2025年4月10日【衆議院本会議】、教員の働き方、給特法改正案について、石破総理、文部科学大臣、厚生労働大臣に質問しました。
====
大石 れいわ新選組、大石あきこです。
(拍手)
給特法等の一部を改正する法律案について。
(※給特法とは、「公立の義務教育諸学校等の教育職員の給与等に関する特別措置法」の略称です。)
この改正案は、一見、教員の賃上げを政府が頑張ったと誤解されかねない法案ですが、違法な残業状態に目を伏せる、「だまし絵」と言えるものです。
現在、公立学校の教員には残業代が支払われていませんが、給与月額の4%相当の教職調整額が支払われている。
それを給特法改正により、教職調整額が4%から10%まで、毎年1%ずつ段階的に引き上げられる。
こう聞くと、1%でも上がらないよりましだと思うかもしれませんが、それは間違いです。
労働基準法は、公立学校の教員にも適用されます。法文上、給特法によって労基法が一部適用除外されますが、
適用除外される規定は、労基法上の時間外労働の規定37条、超勤手当支給を定める規定のみです。
つまりは、公立学校の教員にも労基法32条は適用され、つまり、1日8時間以内労働制は適用されます。
給特法は、公立学校の教員に対し、一律給料月額4%の教職調整額を認めつつ、超勤手当を不支給としています。
このような給特法が正当化されているのは、あくまで超勤4項目に限って時間外勤務を命じることを認め、それ以外の時間外勤務を禁止するという体裁を取っているからです。

**抽出データ:**
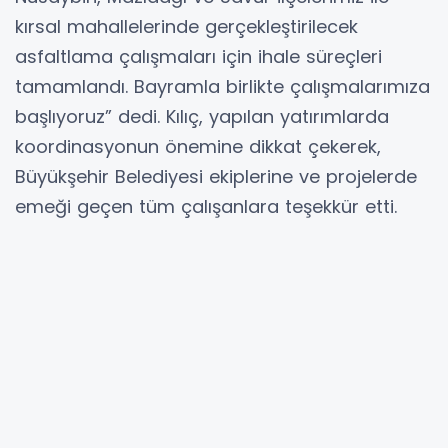
kırsal mahallelerinde gerçekleştirilecek
asfaltlama çalışmaları için ihale süreçleri
tamamlandı. Bayramla birlikte çalışmalarımıza
başlıyoruz” dedi. Kılıç, yapılan yatırımlarda
koordinasyonun önemine dikkat çekerek,
Büyükşehir Belediyesi ekiplerine ve projelerde
emeği geçen tüm çalışanlara teşekkür etti.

**課題:** 提供テキストの「2025年4月10日【衆議院」から「教職調整額が支払われている。」までを、「残業代」を「時間外手当」に変えて書き直してください。

**回答:**
2025年4月10日【衆議院本会議】、教員の働き方、給特法改正案について、石破総理、文部科学大臣、厚生労働大臣に質問しました。
====
大石 れいわ新選組、大石あきこです。
(拍手)
給特法等の一部を改正する法律案について。
(※給特法とは、「公立の義務教育諸学校等の教育職員の給与等に関する特別措置法」の略称です。)
この改正案は、一見、教員の賃上げを政府が頑張ったと誤解されかねない法案ですが、違法な残業状態に目を伏せる、「だまし絵」と言えるものです。
現在、公立学校の教員には時間外手当が支払われていませんが、給与月額の4%相当の教職調整額が支払われている。